Nura masih menolak, sampai Umar pun angkat bicara.
"Kamu bisa ikut dan masuk mobil dulu, setelah itu kamu mau keluar mobil di ujung jalan pun tidak masalah. Istri saya memang begitu baik walau terkesan memaksa" jawab Umar.

Nura hanya diam. Nesha tersenyum.
"Kita memang harus berbuat baik dong.." jawab Nesha. Nura pun masuk ke dalam mobil setelah Nesha membuka pintu depan, Nura duduk di samping Umar yang menyentir mobilnya.

Tanpa babibu, Umar pun pamit dan pergi berlalu. Nesha tersenyum, tidak ada kecemburuan dalam hatinya. Ia sudah ikhlaskan Umar sejak lama. Ia hanya bisa berdoa agar apa yang ia inginkan untuk keduanya bisa berakhir baik.

Dalam mobil hanya berdua.
Nura tak mengatakan apapun, bahkan sepatah katapun ia tak keluarkan. Umar pun tahu, Nura menahan segala ucapannya. Nura memang bukan tipe wanita pendiam dia tipe wanita yang aktif berbicara dan selalu menunjukan keceriaannya.

Hingga, satu ucapan dari Umar yang membuat Nura marah besar.

"Kamu punya rencana apa sampai mengincar keluargaku?" Tanya Umar.

Nura terdiam, ia di tuding memiliki niat buruk pada keluarga Umar. Nura hanya menarik napasnya, sampai kembali ucapan Umar yang menyakitkan.

"Jangan dekati Nesha." Pintanya lagi.

Nura mengepalkan tangannya. Kemudian menjawab ucapan kejam Umar.
"Aku gak ada niatan apapun, mendekati istri kamu aja aku gak ada niatan. Dia yang terlalu ramah, bukan aku yang rajin cari muka." Jawab Nura dengan ganas.

"Aku gak mau dia tahu tentang masalalu kita" jawab Umar.

"Memang ada apa dengan masalalu kamu? Buruk ya, atau memalukan?" Timpal Nura.

Umar hanya terdiam. Nura tersenyum, kemudian ia menggelengkan kepalanya.
"Bisa bisanya menuduh seburuk itu, aku juga punya kehidupan bukan hanya kamu. Kamu berpikir dengan mudahnya tanpa mengerti atau sekedar cari tahu, menilai buruk itu memang mudah ya" ucap Nura.

"Aku hanya tidak ingin ini menjadi rumit" jawab Umar.

"Apa yang akan menjadi rumit? Bahkan aku aja lupa dengan sebuah masalalu" ucap Nura berbohong.

Umar terdiam lagi. Ia tahu Nura tersinggung, namun ia hanya ingin menyampaikan dengan kata lain, Umar menginginkan Nura tidak mendekat, Umar khawatir jika Nesha tahu masalalu antara Nura dan Umar, ia akan sakit hati, bagaimanapun ia harus menjaga perasaan istrinya.

"Maaf, saya terlalu mengkhawatirkan perasaan Nesha." Jawab Umar dengan lembut.

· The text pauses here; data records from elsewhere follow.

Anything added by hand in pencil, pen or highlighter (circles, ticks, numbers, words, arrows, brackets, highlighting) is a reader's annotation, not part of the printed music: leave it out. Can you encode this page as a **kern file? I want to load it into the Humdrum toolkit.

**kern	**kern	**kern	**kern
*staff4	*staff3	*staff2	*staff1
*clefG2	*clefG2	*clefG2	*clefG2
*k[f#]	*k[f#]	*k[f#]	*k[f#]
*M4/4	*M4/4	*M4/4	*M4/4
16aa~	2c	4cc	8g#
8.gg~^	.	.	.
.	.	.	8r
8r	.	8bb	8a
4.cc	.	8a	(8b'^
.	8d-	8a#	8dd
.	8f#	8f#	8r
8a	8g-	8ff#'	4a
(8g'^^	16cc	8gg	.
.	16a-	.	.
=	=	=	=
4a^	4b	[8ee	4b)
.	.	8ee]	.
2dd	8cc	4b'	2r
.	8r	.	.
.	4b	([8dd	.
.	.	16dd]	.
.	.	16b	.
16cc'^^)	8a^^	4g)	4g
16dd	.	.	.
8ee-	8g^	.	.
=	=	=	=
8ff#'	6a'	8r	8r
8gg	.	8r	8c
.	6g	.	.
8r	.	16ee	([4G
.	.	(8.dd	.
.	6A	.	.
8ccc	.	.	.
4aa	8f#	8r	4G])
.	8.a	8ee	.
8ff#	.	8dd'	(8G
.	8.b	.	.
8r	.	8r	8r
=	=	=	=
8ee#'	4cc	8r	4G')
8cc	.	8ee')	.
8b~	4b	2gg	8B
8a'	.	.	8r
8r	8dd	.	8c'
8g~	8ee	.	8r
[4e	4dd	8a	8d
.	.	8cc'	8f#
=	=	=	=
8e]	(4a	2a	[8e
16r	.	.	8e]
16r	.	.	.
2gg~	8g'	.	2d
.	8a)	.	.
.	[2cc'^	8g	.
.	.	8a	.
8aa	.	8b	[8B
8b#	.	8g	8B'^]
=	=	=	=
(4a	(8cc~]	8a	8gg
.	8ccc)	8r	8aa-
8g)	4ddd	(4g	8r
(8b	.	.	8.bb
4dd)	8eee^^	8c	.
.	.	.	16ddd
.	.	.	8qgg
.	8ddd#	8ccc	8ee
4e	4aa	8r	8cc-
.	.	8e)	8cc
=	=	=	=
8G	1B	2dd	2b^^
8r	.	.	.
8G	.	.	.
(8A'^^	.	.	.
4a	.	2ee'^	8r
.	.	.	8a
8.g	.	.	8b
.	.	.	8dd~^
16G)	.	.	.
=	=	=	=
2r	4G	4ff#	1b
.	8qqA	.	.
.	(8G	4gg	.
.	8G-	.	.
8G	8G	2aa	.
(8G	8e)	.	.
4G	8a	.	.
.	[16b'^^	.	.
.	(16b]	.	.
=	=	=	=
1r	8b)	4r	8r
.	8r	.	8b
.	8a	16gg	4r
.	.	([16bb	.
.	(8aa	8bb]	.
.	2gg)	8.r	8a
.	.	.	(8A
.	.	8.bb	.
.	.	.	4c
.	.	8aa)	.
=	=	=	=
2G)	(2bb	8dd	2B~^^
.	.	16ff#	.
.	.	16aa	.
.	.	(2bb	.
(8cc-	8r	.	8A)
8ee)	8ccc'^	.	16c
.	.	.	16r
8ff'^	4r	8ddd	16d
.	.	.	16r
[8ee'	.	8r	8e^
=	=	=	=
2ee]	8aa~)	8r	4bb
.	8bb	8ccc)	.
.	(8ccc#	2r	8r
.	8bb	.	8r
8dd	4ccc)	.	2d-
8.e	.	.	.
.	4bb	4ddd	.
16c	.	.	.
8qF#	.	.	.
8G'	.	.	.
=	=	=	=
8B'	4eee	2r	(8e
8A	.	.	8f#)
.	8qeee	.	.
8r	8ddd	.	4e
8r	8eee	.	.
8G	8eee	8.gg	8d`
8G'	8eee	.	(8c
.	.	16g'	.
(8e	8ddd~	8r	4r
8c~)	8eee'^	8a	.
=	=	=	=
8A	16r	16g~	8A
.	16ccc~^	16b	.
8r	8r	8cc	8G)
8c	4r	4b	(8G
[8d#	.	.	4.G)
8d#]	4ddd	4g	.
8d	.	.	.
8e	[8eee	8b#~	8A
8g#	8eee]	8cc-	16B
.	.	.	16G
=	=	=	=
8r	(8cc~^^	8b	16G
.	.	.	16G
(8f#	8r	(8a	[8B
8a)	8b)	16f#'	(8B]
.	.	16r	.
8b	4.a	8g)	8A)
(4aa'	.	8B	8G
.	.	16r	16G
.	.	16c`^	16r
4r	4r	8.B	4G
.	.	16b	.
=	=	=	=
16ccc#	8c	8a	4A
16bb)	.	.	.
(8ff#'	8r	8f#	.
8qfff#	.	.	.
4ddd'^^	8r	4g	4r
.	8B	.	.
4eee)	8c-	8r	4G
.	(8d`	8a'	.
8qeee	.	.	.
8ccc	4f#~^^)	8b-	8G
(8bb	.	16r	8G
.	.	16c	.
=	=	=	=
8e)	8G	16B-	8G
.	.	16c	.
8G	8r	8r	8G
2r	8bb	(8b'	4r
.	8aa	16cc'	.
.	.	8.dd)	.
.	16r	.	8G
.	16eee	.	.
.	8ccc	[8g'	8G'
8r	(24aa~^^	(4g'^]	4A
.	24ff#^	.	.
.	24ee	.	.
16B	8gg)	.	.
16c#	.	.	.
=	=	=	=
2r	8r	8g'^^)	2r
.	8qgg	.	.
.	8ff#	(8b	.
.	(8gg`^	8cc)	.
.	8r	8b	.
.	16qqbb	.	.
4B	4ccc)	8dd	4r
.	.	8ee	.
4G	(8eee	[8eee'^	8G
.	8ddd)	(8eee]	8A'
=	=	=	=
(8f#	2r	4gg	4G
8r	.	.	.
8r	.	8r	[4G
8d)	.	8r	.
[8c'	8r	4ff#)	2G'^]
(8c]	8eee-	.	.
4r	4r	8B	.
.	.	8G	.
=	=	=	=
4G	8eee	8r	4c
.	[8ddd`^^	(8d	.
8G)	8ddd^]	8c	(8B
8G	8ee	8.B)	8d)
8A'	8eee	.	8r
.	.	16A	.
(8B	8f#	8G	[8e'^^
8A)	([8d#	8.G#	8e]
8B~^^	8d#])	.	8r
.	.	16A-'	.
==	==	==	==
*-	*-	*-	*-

Nura hanya meluruskan pandangannya. Ponselnya pun berdering. Ivan menghubunginya.. Nura segera mengangkat telepon.

"Ra, udah berangkat? Sorry tadi lagi sarapan. Gimana mobilnya? Aku kirim montir ke rumah ya, pulang kamu kerja aja." Ucap Ivan.

"Mobilnya mogok, iya nanti aku kabarin kamu kalau pulang." Jawab Nura.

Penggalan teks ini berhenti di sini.